DOCUMENT SECTION Start Marker
$40 MILLION OF DEBT AFFECTED. RATING IS BASED ON THE JOINT SUPPORT FROM JPMORGAN CHASE BANK, N.A. AS LETTER OF CREDIT PROVIDER AND GUNDERSEN LUTHERAN
Expected Sale Date
NEW YORK, Sep 16, 2011 -- Moody's Investors Service has assigned a rating of Aa1/VMIG 1 to the
Wisconsin Health and Educational Facilities Authority Variable Rate Revenue
Bonds (Gundersen Lutheran), Series 2011B (the "Bonds"). The proceeds of the
Bonds will be used to (i) finance a portion of the costs of a renewal project
for the La Crosse campus of the Gundersen Lutheran Health System ("Gundersen"),
(ii) pay related expenses in issuing the Bonds, and (iii) pay fees for the
letter of credit.
SUMMARY RATINGS RATIONALE
The long term rating is based on a joint default analysis ("JDA") which reflects
Moody's approach to rating jointly supported transactions. The JDA rating is
based upon the long-term rating of JPMorgan Chase Bank, National Association
(the "Bank") as provider of the letter of credit; the underlying rating assigned
to the Bonds; and the structure and legal protections of the transaction which
ensure timely debt service payments to investors. The timely payment of purchase
price is reflected in the short-term rating of the Bonds. The short term rating
is based on the short term rating of the Bank. Moody's currently rates JPMorgan
Chase Bank, N.A. long-term and short-term other senior obligations
("OSO") Aa1/P-1, respectively. Moody's currently maintains an underlying rating
of A1 on the Bonds.
Since a loss to investors would occur only if both the Bank and
Gundersen default in payment, Moody's has assigned the long-term rating based
upon the joint probability of default by both parties. In determining the joint
probability of default, Moody's considers the level of default dependence
between the Bank and Gundersen. Moody's has determined that there is a low level
of default dependence between the Bank and Gundersen. As a result, the joint
probability of default for the Bank and Gundersen results in a credit risk
consistent with a JDA rating of Aa1 for the Bonds.
DETAILED CREDIT DISCUSSION
Interest Rate Modes And Payment
The Bonds will initially bear interest in a weekly rate mode with interest to be
paid on the first (1st) business day of each month, commencing October 3, 2011.
DOCUMENT SECTION End Marker
INFORMATION SUPPLIED Start Marker
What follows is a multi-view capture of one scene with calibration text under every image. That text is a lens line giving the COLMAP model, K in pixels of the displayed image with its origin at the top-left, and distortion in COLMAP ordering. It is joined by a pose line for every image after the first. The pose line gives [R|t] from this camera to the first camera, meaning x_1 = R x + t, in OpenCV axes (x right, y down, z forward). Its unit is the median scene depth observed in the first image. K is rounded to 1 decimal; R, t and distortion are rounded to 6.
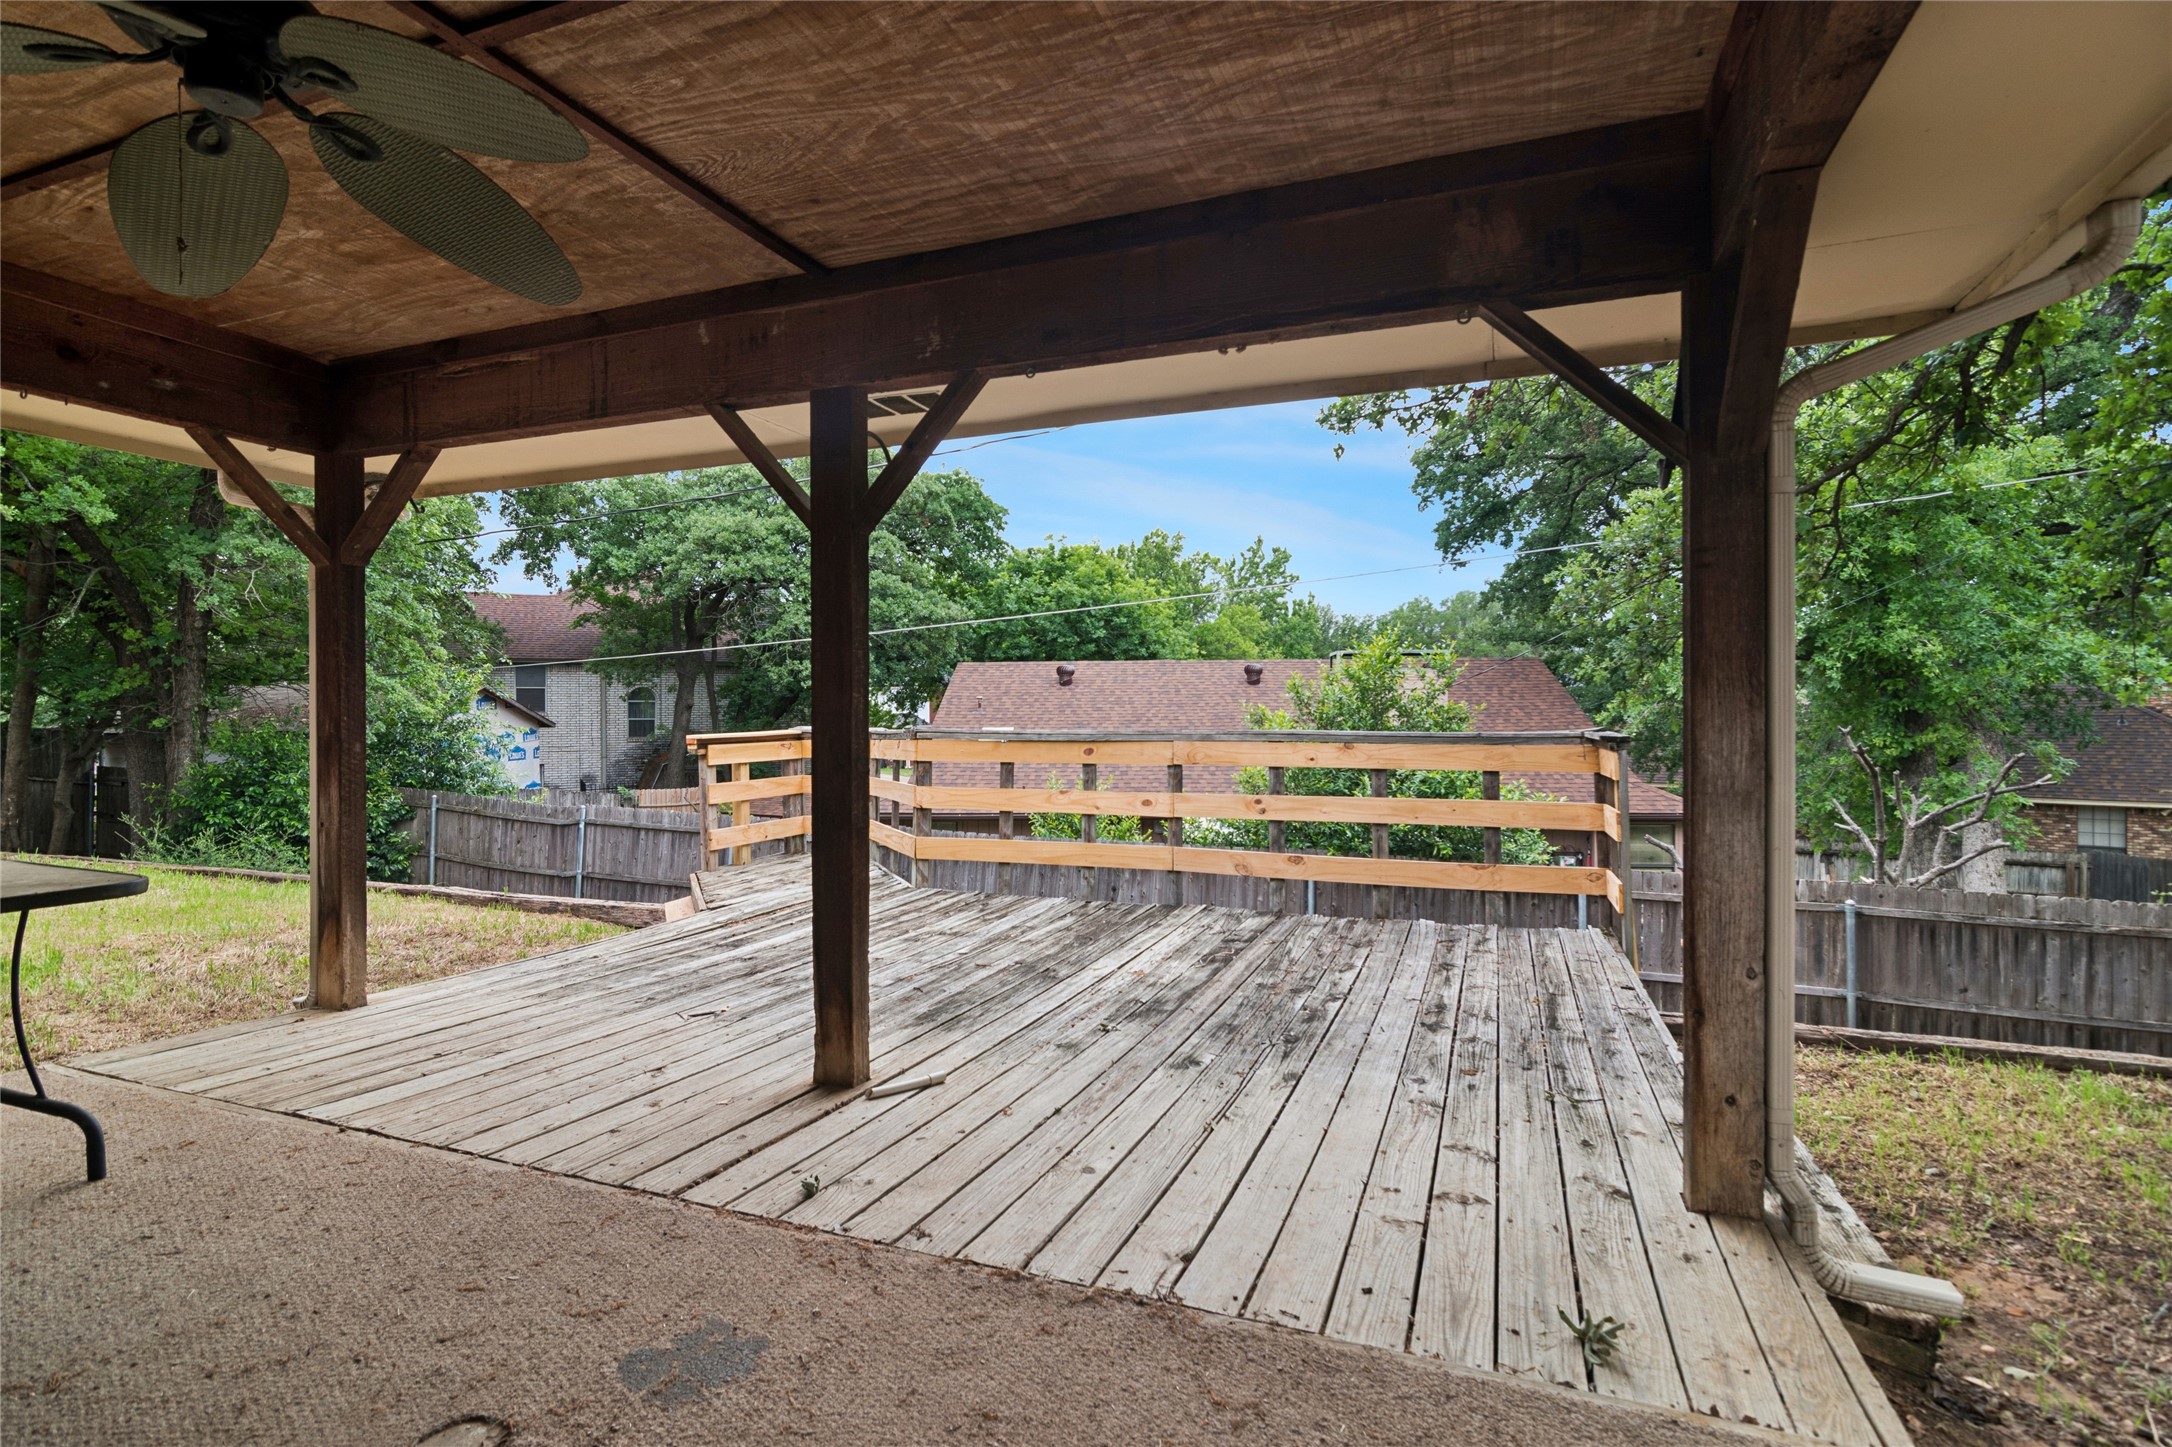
lens RADIAL K [[1042.6, 0, 1096.0], [0, 1042.6, 710.3], [0, 0, 1]] dist [-0.000562, 0.000562]
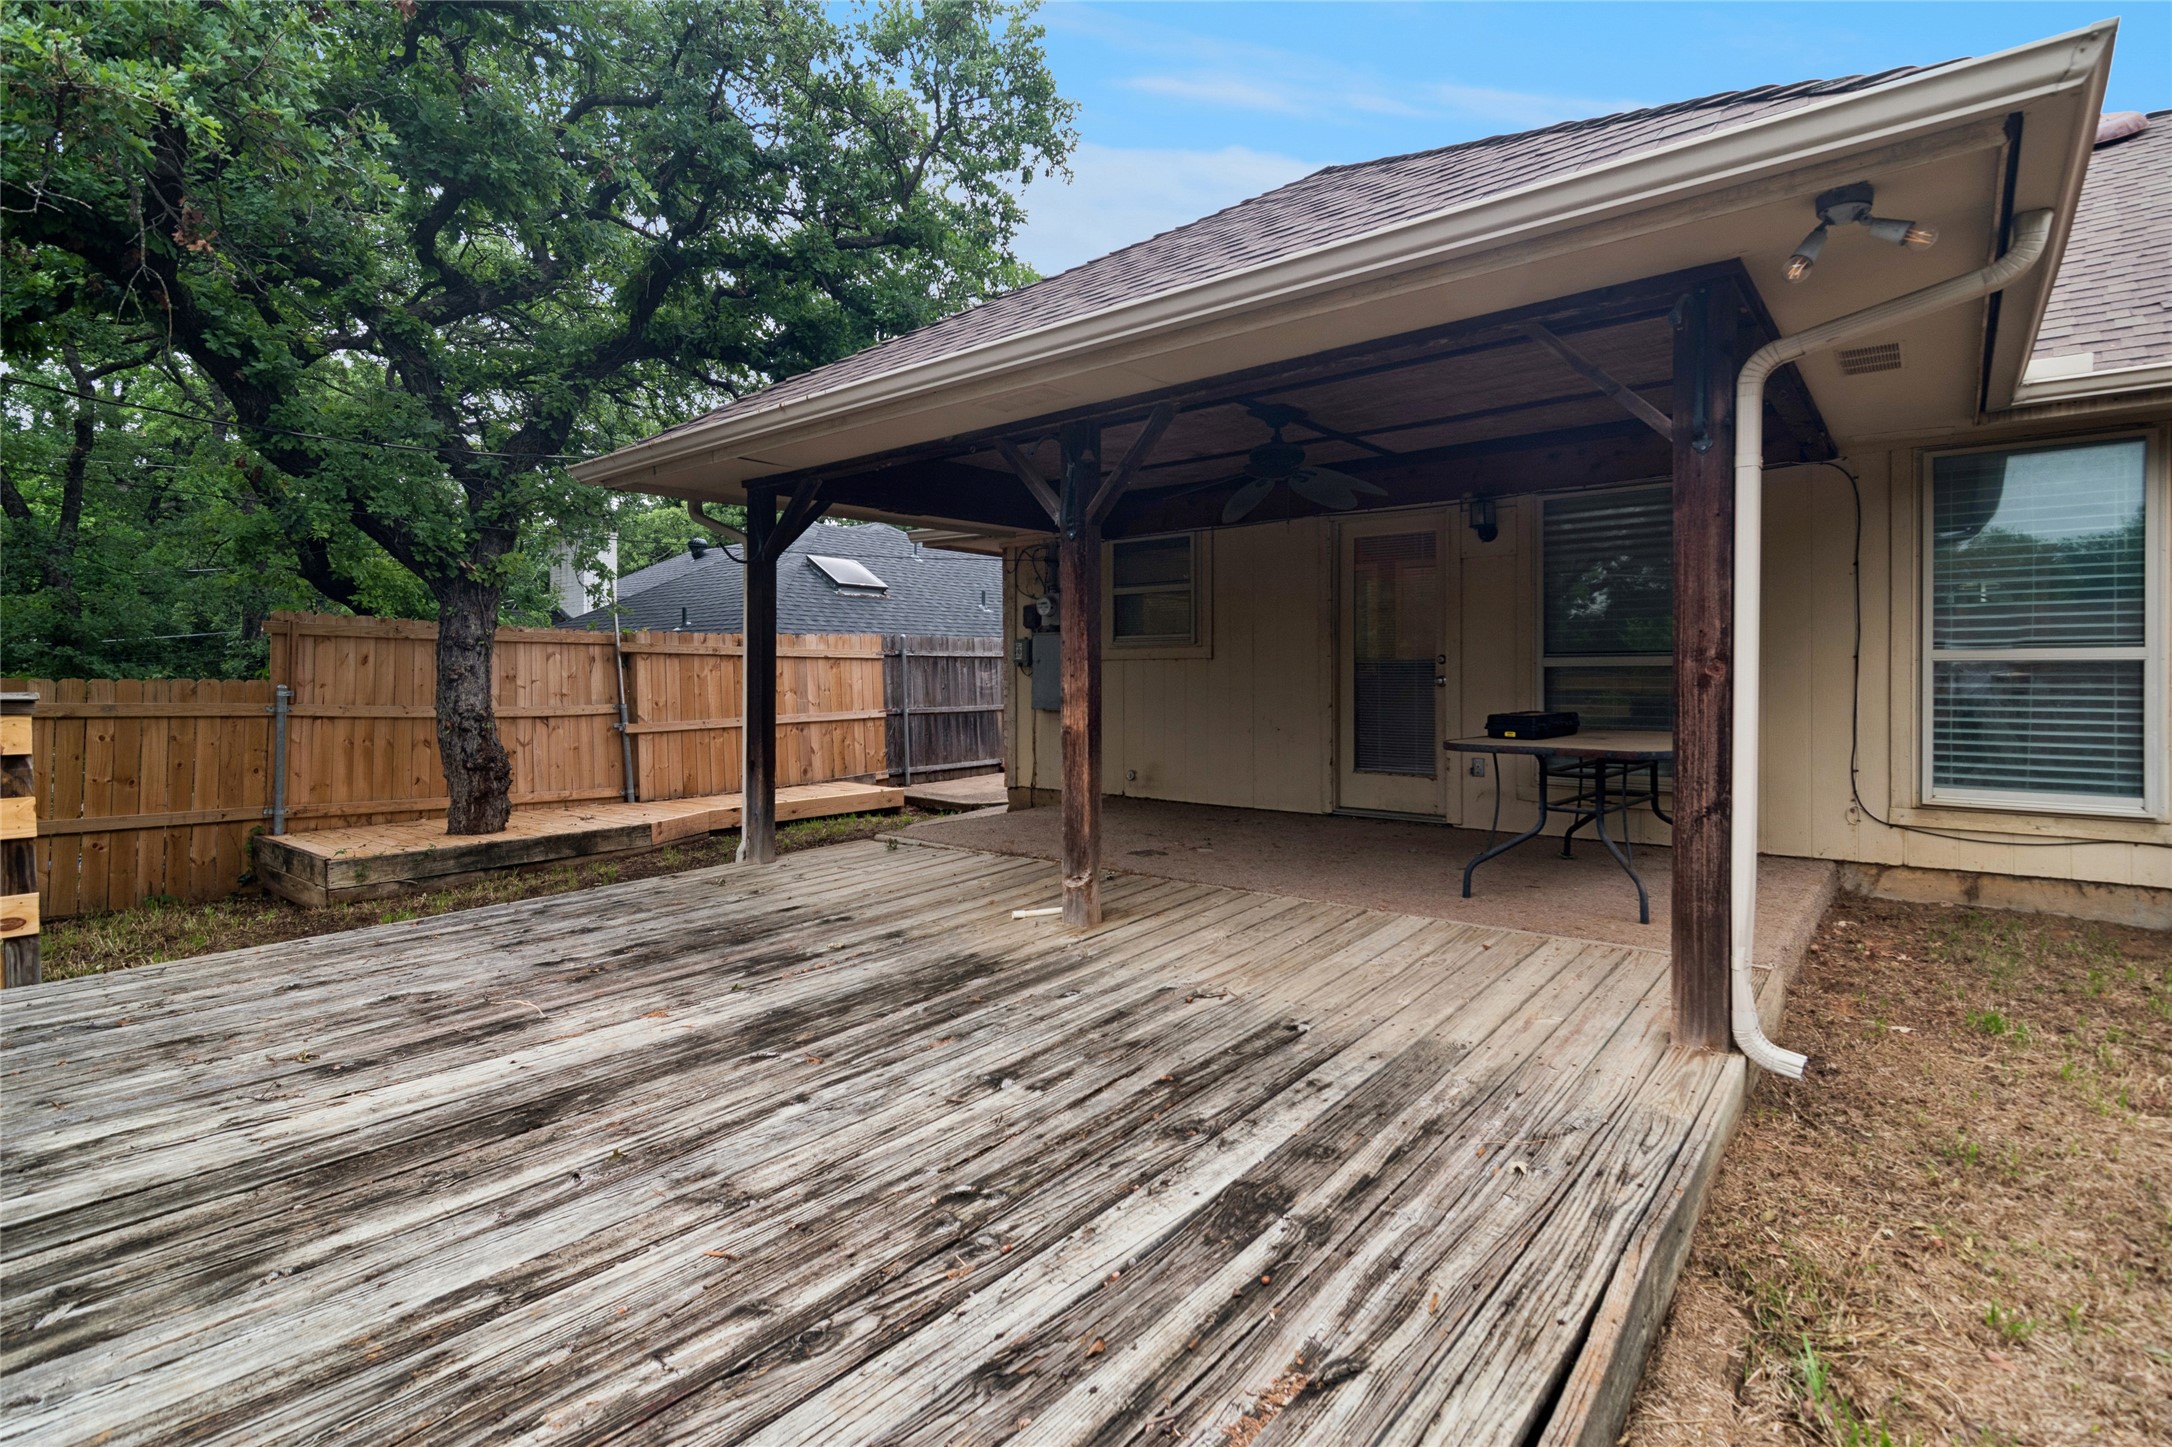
lens RADIAL K [[1042.6, 0, 1096.0], [0, 1042.6, 710.3], [0, 0, 1]] dist [-0.000562, 0.000562]
pose [[-0.951384, -0.002534, 0.307996, -0.558704], [0.007528, 0.999476, 0.031476, 0.023679], [-0.307915, 0.032264, -0.950867, 1.866674]]
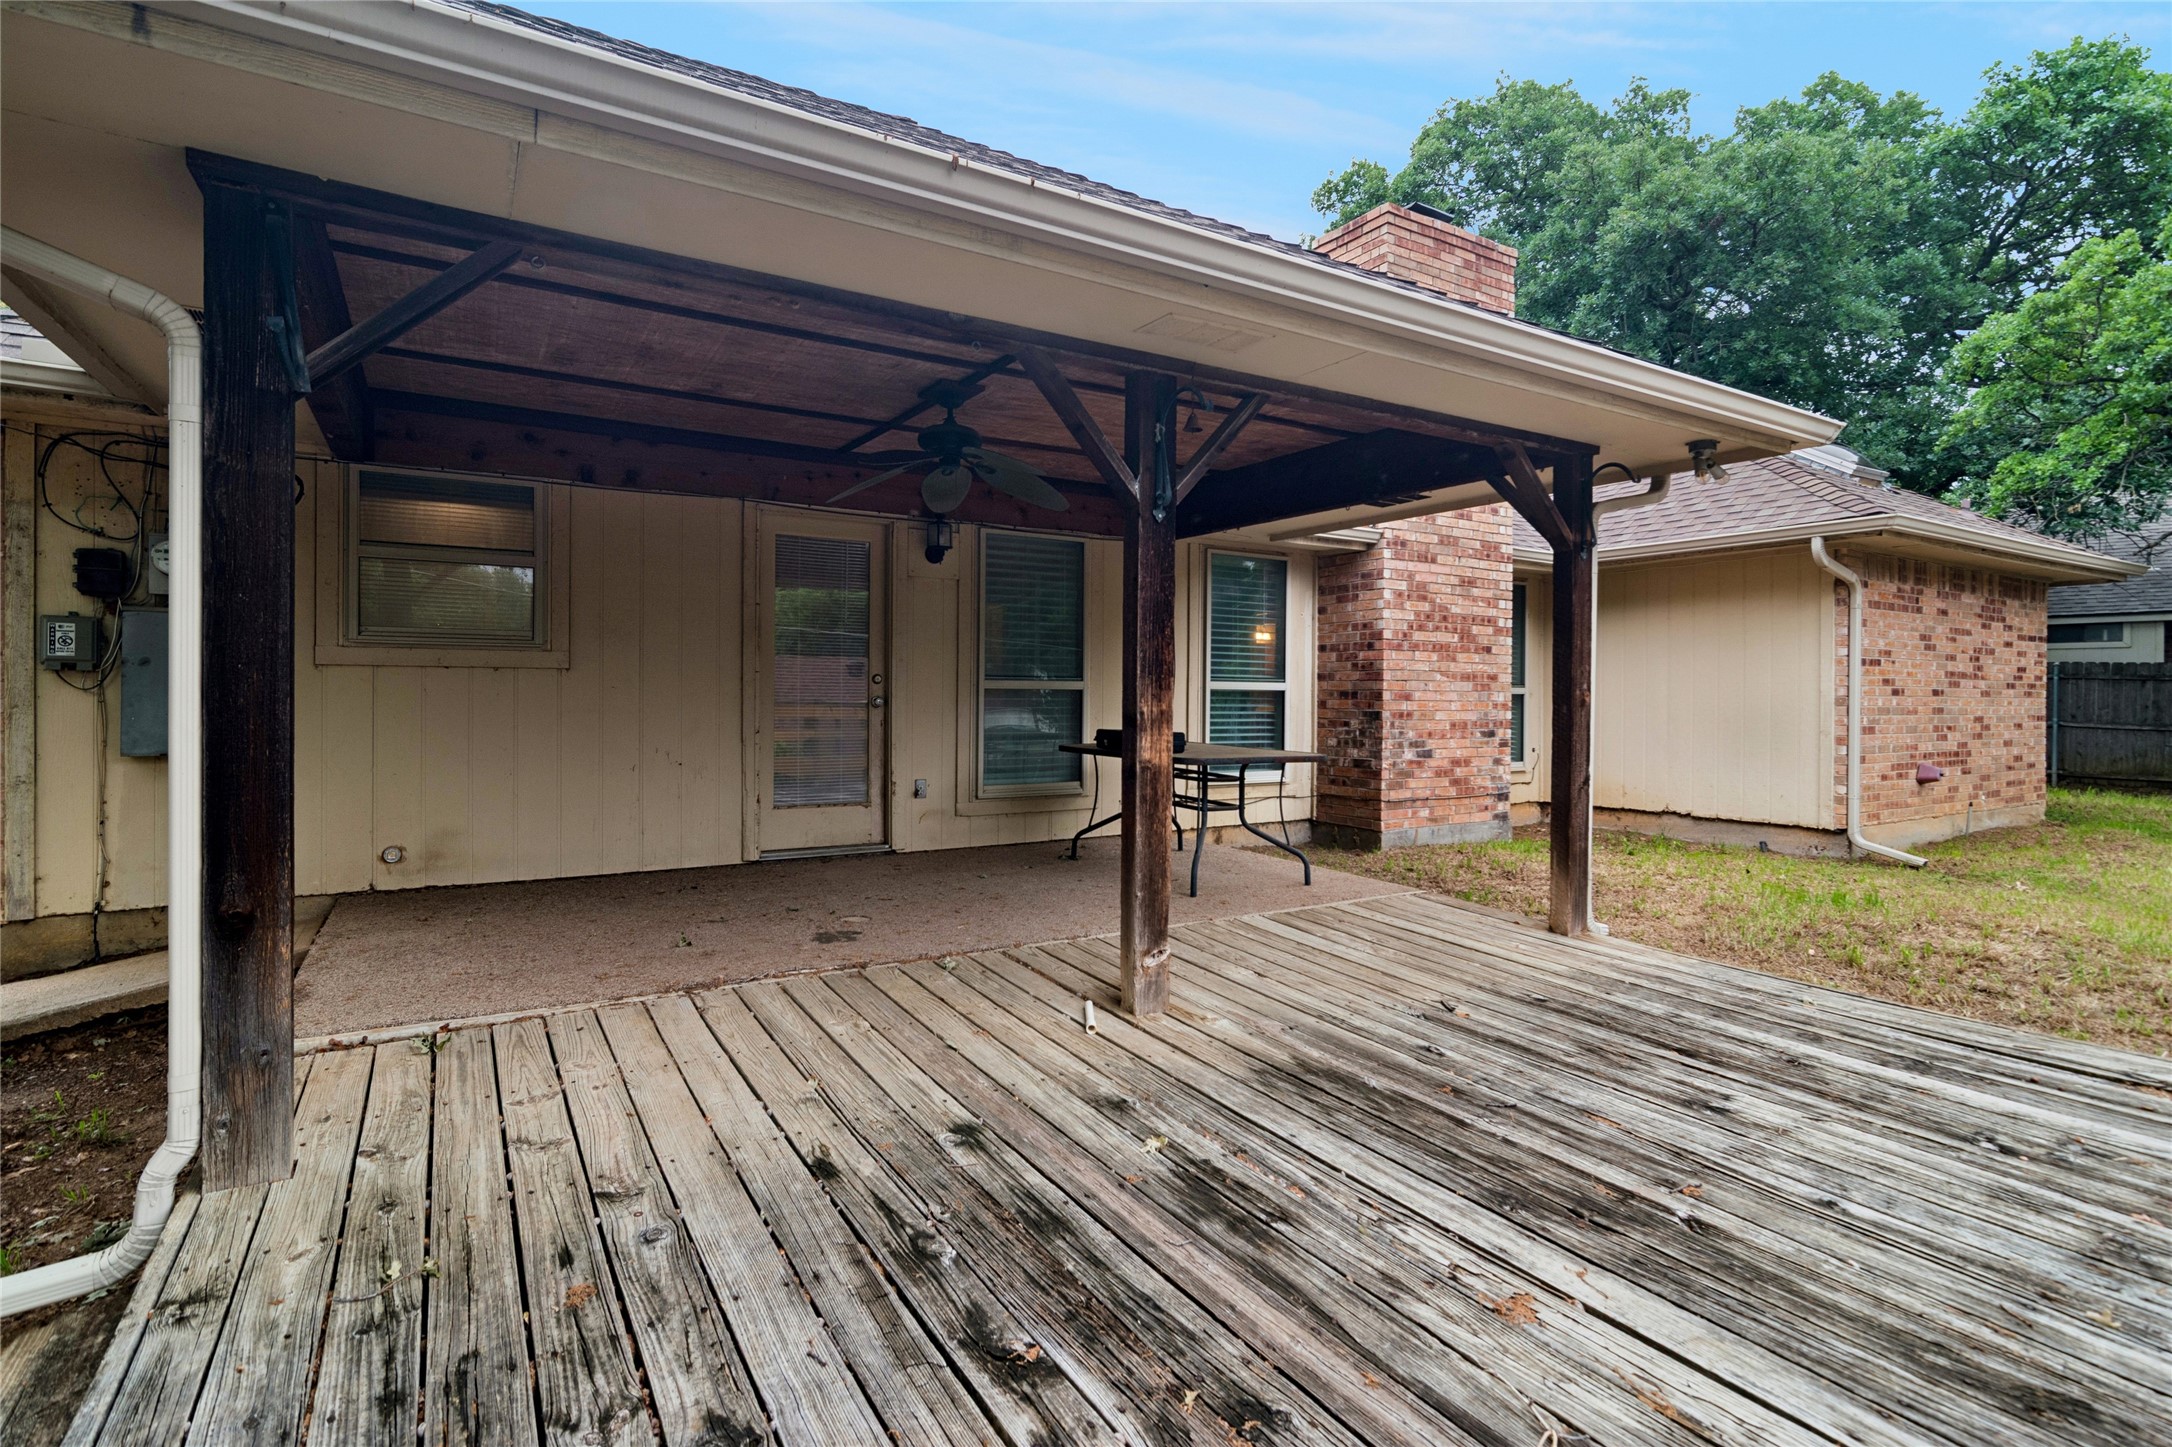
lens RADIAL K [[1042.6, 0, 1096.0], [0, 1042.6, 710.3], [0, 0, 1]] dist [-0.000562, 0.000562]
pose [[-0.598904, 0.010396, -0.800753, 0.534138], [-0.004103, 0.999863, 0.016049, 0.020019], [0.800810, 0.012898, -0.598780, 1.301814]]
INFORMATION SUPPLIED End Marker
WHAT THE EXERCISE ASKS ::
Can you retype the passage of the bond rating announcement from "Since a loss" up to and including "for the Bonds."? The records were drawn from a separate source.

TASK OUTPUT ::
Since a loss to investors would occur only if both the Bank and
Gundersen default in payment, Moody's has assigned the long-term rating based
upon the joint probability of default by both parties. In determining the joint
probability of default, Moody's considers the level of default dependence
between the Bank and Gundersen. Moody's has determined that there is a low level
of default dependence between the Bank and Gundersen. As a result, the joint
probability of default for the Bank and Gundersen results in a credit risk
consistent with a JDA rating of Aa1 for the Bonds.